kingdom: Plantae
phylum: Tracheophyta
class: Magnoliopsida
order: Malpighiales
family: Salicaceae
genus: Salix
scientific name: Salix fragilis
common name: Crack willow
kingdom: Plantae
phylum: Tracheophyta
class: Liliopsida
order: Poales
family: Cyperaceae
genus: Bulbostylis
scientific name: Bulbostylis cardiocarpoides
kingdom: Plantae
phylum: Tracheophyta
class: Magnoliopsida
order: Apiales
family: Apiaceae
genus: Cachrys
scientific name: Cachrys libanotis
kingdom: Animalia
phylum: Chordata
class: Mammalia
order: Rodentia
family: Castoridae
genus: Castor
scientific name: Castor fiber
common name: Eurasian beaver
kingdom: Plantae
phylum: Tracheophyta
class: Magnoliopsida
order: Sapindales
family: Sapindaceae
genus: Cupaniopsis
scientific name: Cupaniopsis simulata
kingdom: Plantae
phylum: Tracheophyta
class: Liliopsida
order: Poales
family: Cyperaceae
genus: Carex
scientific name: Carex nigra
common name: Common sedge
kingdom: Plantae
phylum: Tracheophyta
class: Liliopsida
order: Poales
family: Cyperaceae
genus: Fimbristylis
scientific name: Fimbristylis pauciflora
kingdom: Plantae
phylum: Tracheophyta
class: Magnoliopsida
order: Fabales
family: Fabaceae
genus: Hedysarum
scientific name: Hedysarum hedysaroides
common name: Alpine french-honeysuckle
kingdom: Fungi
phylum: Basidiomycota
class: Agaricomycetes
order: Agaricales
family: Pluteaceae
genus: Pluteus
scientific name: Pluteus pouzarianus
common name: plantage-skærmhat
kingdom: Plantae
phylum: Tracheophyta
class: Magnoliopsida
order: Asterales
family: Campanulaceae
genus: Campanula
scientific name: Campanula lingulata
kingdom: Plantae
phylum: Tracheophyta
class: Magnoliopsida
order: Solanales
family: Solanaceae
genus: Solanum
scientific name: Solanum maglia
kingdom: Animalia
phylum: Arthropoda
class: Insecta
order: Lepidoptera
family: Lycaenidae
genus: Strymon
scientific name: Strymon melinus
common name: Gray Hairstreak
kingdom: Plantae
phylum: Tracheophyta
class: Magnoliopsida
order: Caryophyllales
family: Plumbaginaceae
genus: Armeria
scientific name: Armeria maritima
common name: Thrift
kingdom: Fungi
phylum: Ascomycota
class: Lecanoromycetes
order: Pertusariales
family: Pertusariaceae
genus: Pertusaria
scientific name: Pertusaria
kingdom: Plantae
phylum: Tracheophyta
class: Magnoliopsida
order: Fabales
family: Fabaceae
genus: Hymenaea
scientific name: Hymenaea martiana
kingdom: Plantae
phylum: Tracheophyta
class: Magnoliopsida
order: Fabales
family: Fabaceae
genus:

──────

PROBLEM
Copy the data from the line with "scientific name: Castor fiber" to the line with "phylum: Arthropoda", including both of those lines, and change nothing.

RESULT
scientific name: Castor fiber
common name: Eurasian beaver
kingdom: Plantae
phylum: Tracheophyta
class: Magnoliopsida
order: Sapindales
family: Sapindaceae
genus: Cupaniopsis
scientific name: Cupaniopsis simulata
kingdom: Plantae
phylum: Tracheophyta
class: Liliopsida
order: Poales
family: Cyperaceae
genus: Carex
scientific name: Carex nigra
common name: Common sedge
kingdom: Plantae
phylum: Tracheophyta
class: Liliopsida
order: Poales
family: Cyperaceae
genus: Fimbristylis
scientific name: Fimbristylis pauciflora
kingdom: Plantae
phylum: Tracheophyta
class: Magnoliopsida
order: Fabales
family: Fabaceae
genus: Hedysarum
scientific name: Hedysarum hedysaroides
common name: Alpine french-honeysuckle
kingdom: Fungi
phylum: Basidiomycota
class: Agaricomycetes
order: Agaricales
family: Pluteaceae
genus: Pluteus
scientific name: Pluteus pouzarianus
common name: plantage-skærmhat
kingdom: Plantae
phylum: Tracheophyta
class: Magnoliopsida
order: Asterales
family: Campanulaceae
genus: Campanula
scientific name: Campanula lingulata
kingdom: Plantae
phylum: Tracheophyta
class: Magnoliopsida
order: Solanales
family: Solanaceae
genus: Solanum
scientific name: Solanum maglia
kingdom: Animalia
phylum: Arthropoda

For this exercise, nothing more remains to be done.